* [WHAT THE TASK REQUIRES]
Set down every line of text in the listing below, character for character, and leave the pictures out of your answer.

Saved data entries:
• • • • • • •
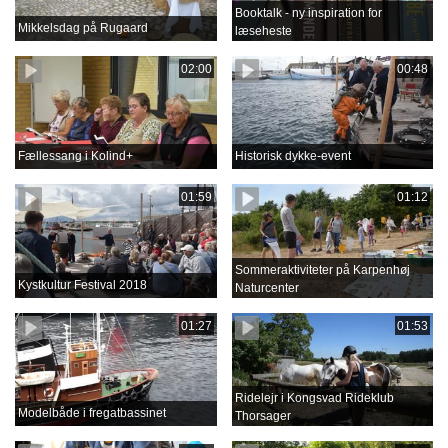
Booktalk - ny inspiration for
Mikkelsdag på Rugaard
læseheste
02:00
00:48
Fællessang i Kolind+
Historisk dykke-event
01:59
01:12
Sommeraktiviteter på Karpenhøj
Kystkultur Festival 2018
Naturcenter
01:27
01:53
Ridelejr i Kongsvad Rideklub
Modelbåde i fregatbassinet
Thorsager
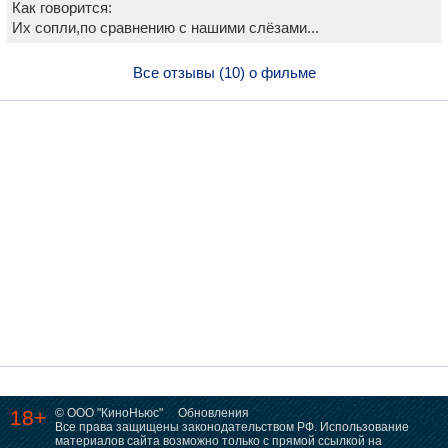
Как говорится:
Их сопли,по сравнению с нашими слёзами...
Все отзывы (10) о фильме
18+
© ООО "КиноНьюс"
Обновления
Все права защищены законодательством РФ. Использование
материалов сайта возможно только с прямой ссылкой на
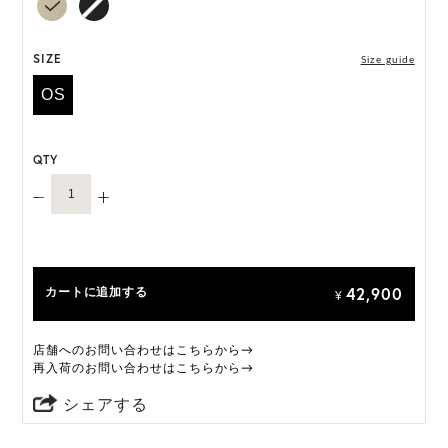
HAT BOX に収納できない商品です。
SIZE
Size guide
OS
QTY
42,900
カートに追加する
¥
店舗へのお問い合わせはこちらから→
再入荷のお問い合わせはこちらから→
シェアする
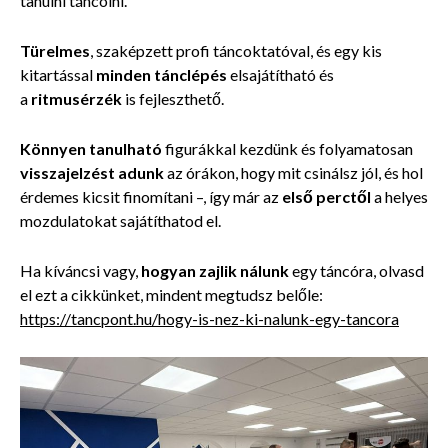
tanulni táncolni.
Türelmes
, szaképzett profi táncoktatóval, és egy kis
kitartással
minden tánclépés
elsajátítható és
a
ritmusérzék
is fejleszthető.
Könnyen tanulható
figurákkal kezdünk és folyamatosan
visszajelzést adunk
az órákon, hogy mit csinálsz jól, és hol
érdemes kicsit finomítani –, így már az
első perctől
a helyes
mozdulatokat sajátíthatod el.
Ha kíváncsi vagy,
hogyan zajlik nálunk
egy táncóra, olvasd
el ezt a cikkünket, mindent megtudsz belőle:
https://tancpont.hu/hogy-is-nez-ki-nalunk-egy-tancora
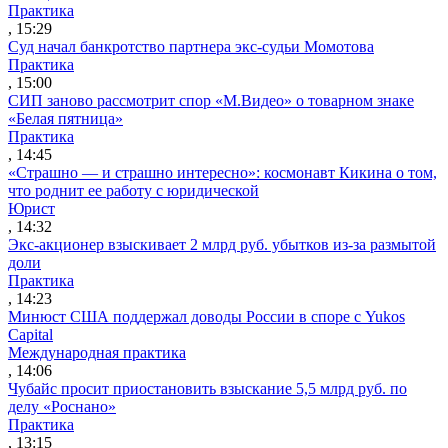
Практика
, 15:29
Суд начал банкротство партнера экс-судьи Момотова
Практика
, 15:00
СИП заново рассмотрит спор «М.Видео» о товарном знаке
«Белая пятница»
Практика
, 14:45
«Страшно — и страшно интересно»: космонавт Кикина о том,
что роднит ее работу с юридической
Юрист
, 14:32
Экс-акционер взыскивает 2 млрд руб. убытков из-за размытой
доли
Практика
, 14:23
Минюст США поддержал доводы России в споре с Yukos
Capital
Международная практика
, 14:06
Чубайс просит приостановить взыскание 5,5 млрд руб. по
делу «Роснано»
Практика
, 13:15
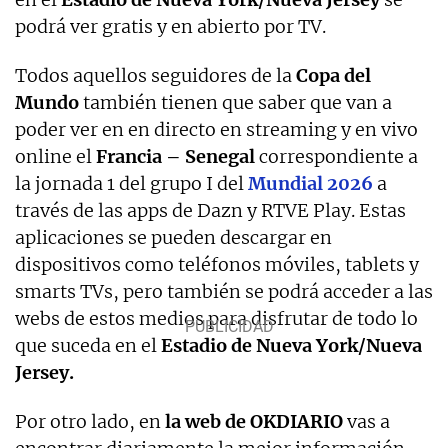
podrá ver gratis y en abierto por TV.
Todos aquellos seguidores de la
Copa del
Mundo
también tienen que saber que van a
poder ver en en directo en streaming y en vivo
online el
Francia – Senegal
correspondiente a
la jornada 1 del grupo I del
Mundial 2026
a
través de las apps de Dazn y RTVE Play. Estas
aplicaciones se pueden descargar en
dispositivos como teléfonos móviles, tablets y
smarts TVs, pero también se podrá acceder a las
webs de estos medios para disfrutar de todo lo
que suceda en el
Estadio de Nueva York/Nueva
Jersey.
Por otro lado, en
la web de OKDIARIO
vas a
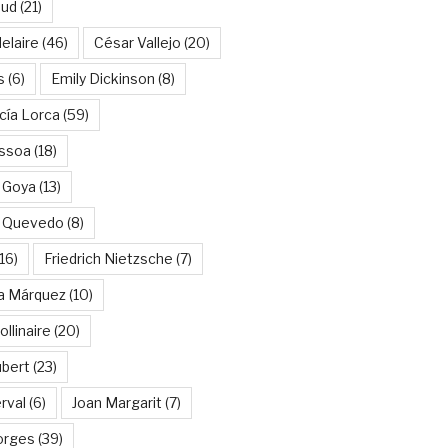
aud
(21)
elaire
(46)
César Vallejo
(20)
s
(6)
Emily Dickinson
(8)
cía Lorca
(59)
ssoa
(18)
 Goya
(13)
e Quevedo
(8)
16)
Friedrich Nietzsche
(7)
ía Márquez
(10)
llinaire
(20)
ubert
(23)
rval
(6)
Joan Margarit
(7)
orges
(39)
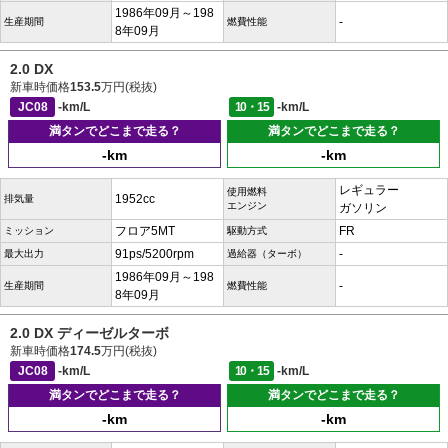
1986年09月～198
-
生産期間
燃費性能
8年09月
2.0 DX
新車時価格
153.5
万円(税抜)
JC08
-km/L
10・15
-km/L
満タンでどこまで走る？
満タンでどこまで走る？
-km
-km
レギュラー
使用燃料
1952cc
排気量
エンジン
ガソリン
フロア5MT
FR
ミッション
駆動方式
91ps/5200rpm
-
最大出力
過給器（ターボ）
1986年09月～198
-
生産期間
燃費性能
8年09月
2.0 DX ディーゼルターボ
新車時価格
174.5
万円(税抜)
JC08
-km/L
10・15
-km/L
満タンでどこまで走る？
満タンでどこまで走る？
-km
-km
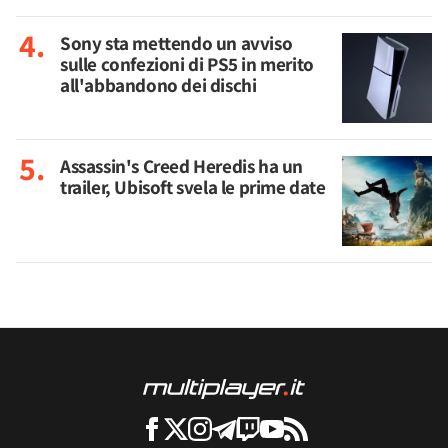
Sony sta mettendo un avviso
sulle confezioni di PS5 in merito
all'abbandono dei dischi
Assassin's Creed Heredis ha un
trailer, Ubisoft svela le prime date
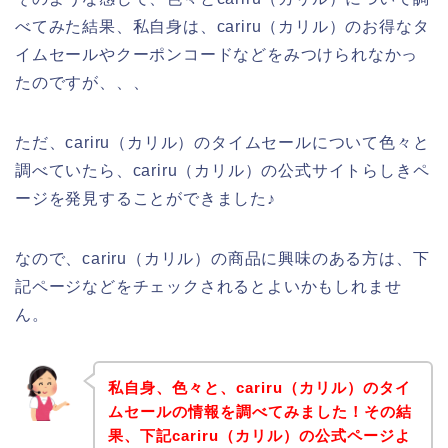
べてみた結果、私自身は、cariru（カリル）のお得なタ
イムセールやクーポンコードなどをみつけられなかっ
たのですが、、、
ただ、cariru（カリル）のタイムセールについて色々と
調べていたら、cariru（カリル）の公式サイトらしきペ
ージを発見することができました♪
なので、cariru（カリル）の商品に興味のある方は、下
記ページなどをチェックされるとよいかもしれませ
ん。
私自身、色々と、cariru（カリル）のタイ
ムセールの情報を調べてみました！その結
果、下記cariru（カリル）の公式ページよ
• • • • • • •
* [EXERCISE OUTPUT]
Booktalk - ny inspiration for
Mikkelsdag på Rugaard
læseheste
02:00
00:48
Fællessang i Kolind+
Historisk dykke-event
01:59
01:12
Sommeraktiviteter på Karpenhøj
Kystkultur Festival 2018
Naturcenter
01:27
01:53
Ridelejr i Kongsvad Rideklub
Modelbåde i fregatbassinet
Thorsager
Как говорится:
Их сопли,по сравнению с нашими слёзами...
Все отзывы (10) о фильме
18+
© ООО "КиноНьюс"
Обновления
Все права защищены законодательством РФ. Использование
материалов сайта возможно только с прямой ссылкой на
HAT BOX に収納できない商品です。
SIZE
Size guide
OS
QTY
42,900
カートに追加する
¥
店舗へのお問い合わせはこちらから→
再入荷のお問い合わせはこちらから→
シェアする
tanulni táncolni.
Türelmes
, szaképzett profi táncoktatóval, és egy kis
kitartással
minden tánclépés
elsajátítható és
a
ritmusérzék
is fejleszthető.
Könnyen tanulható
figurákkal kezdünk és folyamatosan
visszajelzést adunk
az órákon, hogy mit csinálsz jól, és hol
érdemes kicsit finomítani –, így már az
első perctől
a helyes
mozdulatokat sajátíthatod el.
Ha kíváncsi vagy,
hogyan zajlik nálunk
egy táncóra, olvasd
el ezt a cikkünket, mindent megtudsz belőle:
https://tancpont.hu/hogy-is-nez-ki-nalunk-egy-tancora
Практика
, 15:29
Суд начал банкротство партнера экс-судьи Момотова
Практика
, 15:00
СИП заново рассмотрит спор «М.Видео» о товарном знаке
«Белая пятница»
Практика
, 14:45
«Страшно — и страшно интересно»: космонавт Кикина о том,
что роднит ее работу с юридической
Юрист
, 14:32
Экс-акционер взыскивает 2 млрд руб. убытков из-за размытой
доли
Практика
, 14:23
Минюст США поддержал доводы России в споре с Yukos
Capital
Международная практика
, 14:06
Чубайс просит приостановить взыскание 5,5 млрд руб. по
делу «Роснано»
Практика
, 13:15
podrá ver gratis y en abierto por TV.
Todos aquellos seguidores de la
Copa del
Mundo
también tienen que saber que van a
poder ver en en directo en streaming y en vivo
online el
Francia – Senegal
correspondiente a
la jornada 1 del grupo I del
Mundial 2026
a
través de las apps de Dazn y RTVE Play. Estas
aplicaciones se pueden descargar en
dispositivos como teléfonos móviles, tablets y
smarts TVs, pero también se podrá acceder a las
webs de estos medios para disfrutar de todo lo
que suceda en el
Estadio de Nueva York/Nueva
Jersey.
Por otro lado, en
la web de OKDIARIO
vas a
aud
(21)
elaire
(46)
César Vallejo
(20)
s
(6)
Emily Dickinson
(8)
cía Lorca
(59)
ssoa
(18)
 Goya
(13)
e Quevedo
(8)
16)
Friedrich Nietzsche
(7)
ía Márquez
(10)
llinaire
(20)
ubert
(23)
rval
(6)
Joan Margarit
(7)
orges
(39)
1986年09月～198
-
生産期間
燃費性能
8年09月
2.0 DX
新車時価格
153.5
万円(税抜)
JC08
-km/L
10・15
-km/L
満タンでどこまで走る？
満タンでどこまで走る？
-km
-km
レギュラー
使用燃料
1952cc
排気量
エンジン
ガソリン
フロア5MT
FR
ミッション
駆動方式
91ps/5200rpm
-
最大出力
過給器（ターボ）
1986年09月～198
-
生産期間
燃費性能
8年09月
2.0 DX ディーゼルターボ
新車時価格
174.5
万円(税抜)
JC08
-km/L
10・15
-km/L
満タンでどこまで走る？
満タンでどこまで走る？
-km
-km
Sony sta mettendo un avviso
sulle confezioni di PS5 in merito
all'abbandono dei dischi
Assassin's Creed Heredis ha un
trailer, Ubisoft svela le prime date
べてみた結果、私自身は、cariru（カリル）のお得なタ
イムセールやクーポンコードなどをみつけられなかっ
たのですが、、、
ただ、cariru（カリル）のタイムセールについて色々と
調べていたら、cariru（カリル）の公式サイトらしきペ
ージを発見することができました♪
なので、cariru（カリル）の商品に興味のある方は、下
記ページなどをチェックされるとよいかもしれませ
ん。
私自身、色々と、cariru（カリル）のタイ
ムセールの情報を調べてみました！その結
果、下記cariru（カリル）の公式ページよ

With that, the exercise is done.